Announcement of elections comes as international bodies begin evacuating over instability fears
Libyan protestors wave their national flag and hold pictures of Libya's Major-General Haftar (AFP)

The United States has put distance between itself and renegade Libyan general Khalifa Haftar, who has been accused by some of trying to instigate a coup in the troubled country.

“We have not had contact with him recently. We do not condone or support the actions on the ground, and nor have we assisted with these actions," State Department spokeswoman Jen Psaki told reporters in Washington.

“We are continuing to call on all parties to refrain from violence and to seek resolution through peaceful means," added Psaki.

She declined to say whether the White House viewed Haftar’s action as a coup attempt.

The general launched an assault on an Islamist militia in Benghazi last week, raising fears of civil war in the country.

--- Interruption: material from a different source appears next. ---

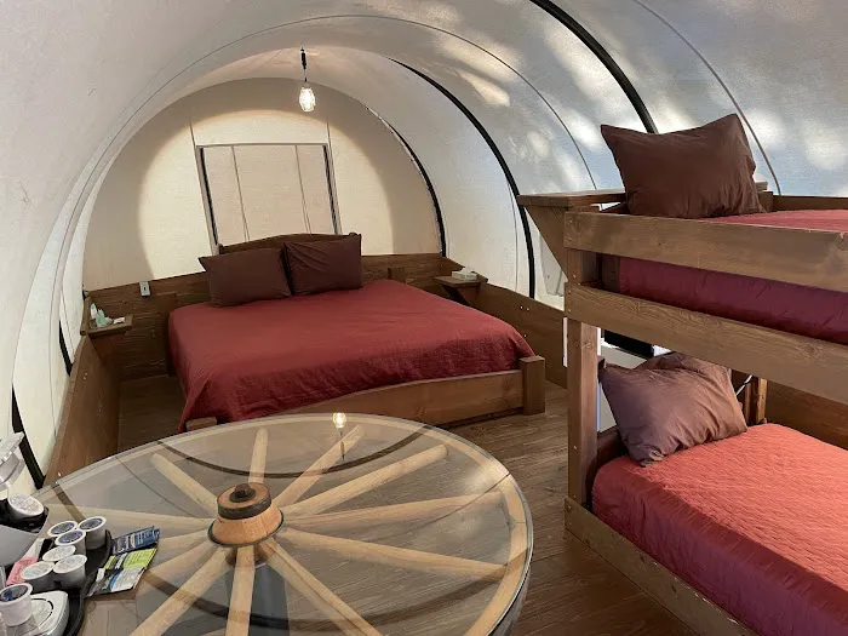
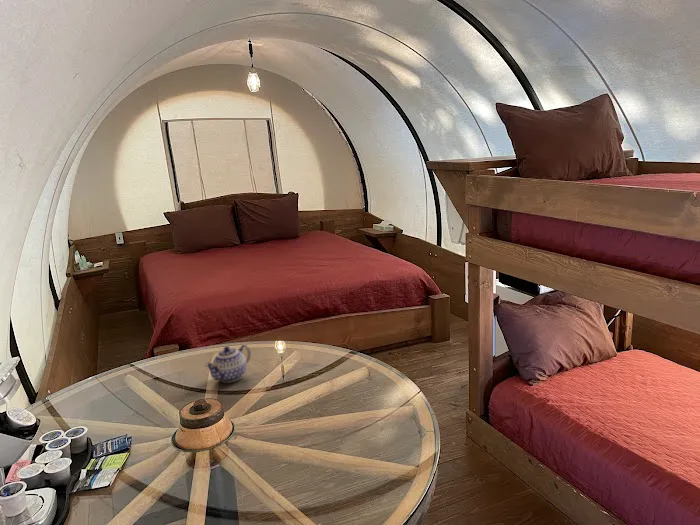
+ teapot [204,344,252,383]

Haftar’s plan to bring stability to the strife-torn country, which he has labelled “Operation Dignity”, has won backing from many militias and army officers, but he has been labelled an “outlaw” by the Libyan authorities

The general spent two decades in the US following a public “betrayed” by former Libyan leader Muammar Gaddafi after an ill-fated operation in Chad in the late 1980’s.

Some suspect that Haftar has close links with the CIA. The Benghazi-based Islamist group Ansar al-Sharia has alleged an American hand behind Haftar claiming that he is leading “a war against... Islam orchestrated by the United States and its Arab allies".

Elections announced

The US disavowal comes as the Libyan electoral commission announces elections will take place in the country on the 25th of June to replace the disputed General National Council (GNC).

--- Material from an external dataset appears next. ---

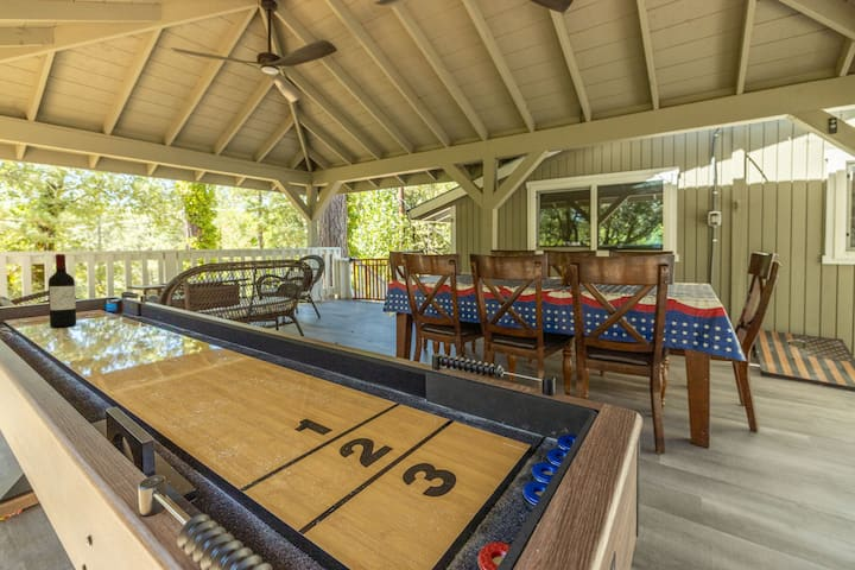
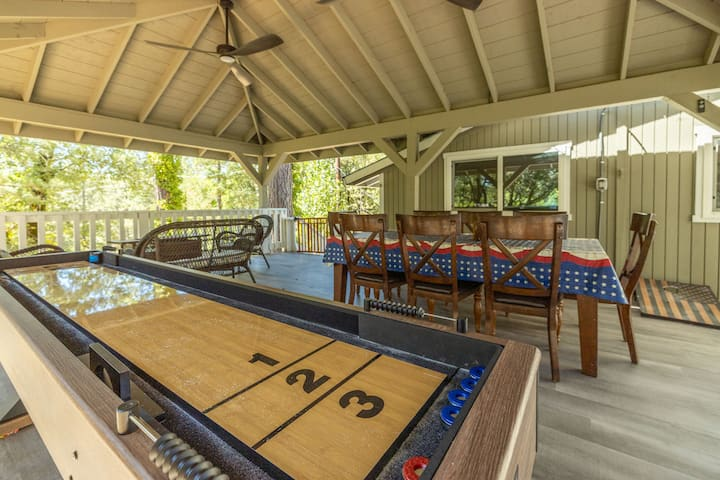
- wine bottle [48,253,77,328]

The government said it hopes that elections could help bring calm to an extremely tense political situation in the country.

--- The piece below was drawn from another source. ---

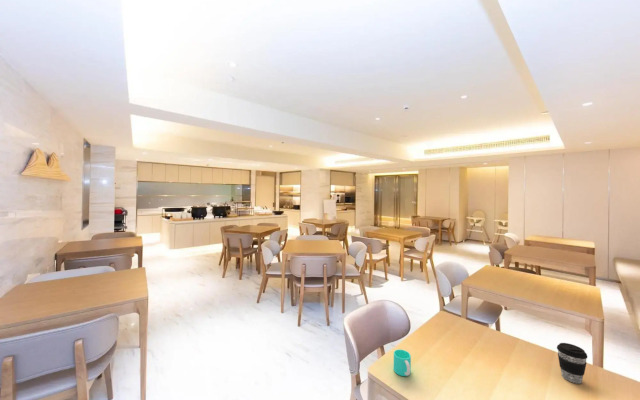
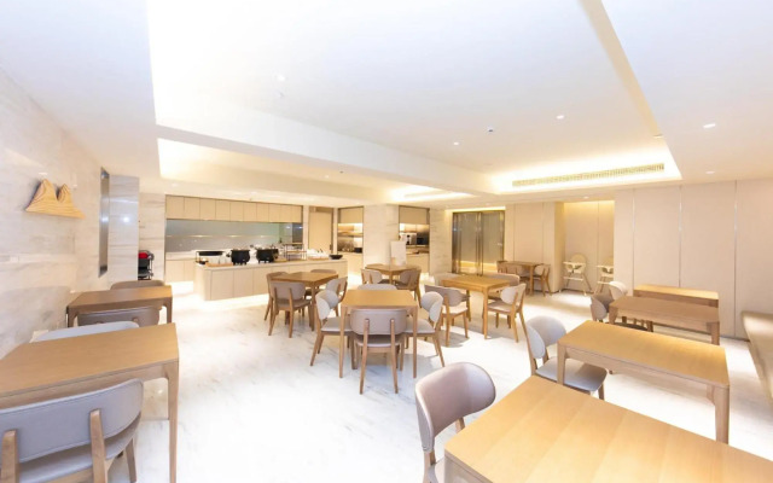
- coffee cup [556,342,588,385]
- cup [393,348,412,377]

General Hafter has fiercely criticised the GNC. Speaking to the Washington Post on Tuesday he said it “has been rejected by the people and its legitimacy has ended.”

“The government is ineffective.”

Instability in Libya has already led many international operations to pull themselves out of the country.

Algeria’s state-owned energy firm Sonatrach has pulled its workers out of Libya and Saudi Arabia and the UAE have both closed their embassies in Tripoli.

A Pentagon spokesperson has announced that the US military has moved more aircraft and troops to Italy for a possible evacuation of the American embassy.

Rear Admiral John Kirby described the climate in Libya as “unsettling," citing it as the reason for deciding to “move those Marines to Sicily.”

“They're ready to go if they're needed."

Air defence chief pledges support

Chief of Staff of the Libyan Air Defense Force Brigadier Jomaa al-Abani announced his support for the offensive launched by general Haftar against militias – some of which affiliated with the army - in the eastern Benghazi city.

Al-Abani called on the rest of the Libyan Air Defense Force troops to follow suit, in a televised speech which was broadcast in the early hours of Wednesday.

"I am with the Libyan people against all types of terrorism," al-Abani said.

A source from the military judiciary told Anadolu Agency earlier that al-Abani is wanted by the Libyan military prosecution for alleged involvement in arranging meetings for military officers without the knowledge of the army leadership.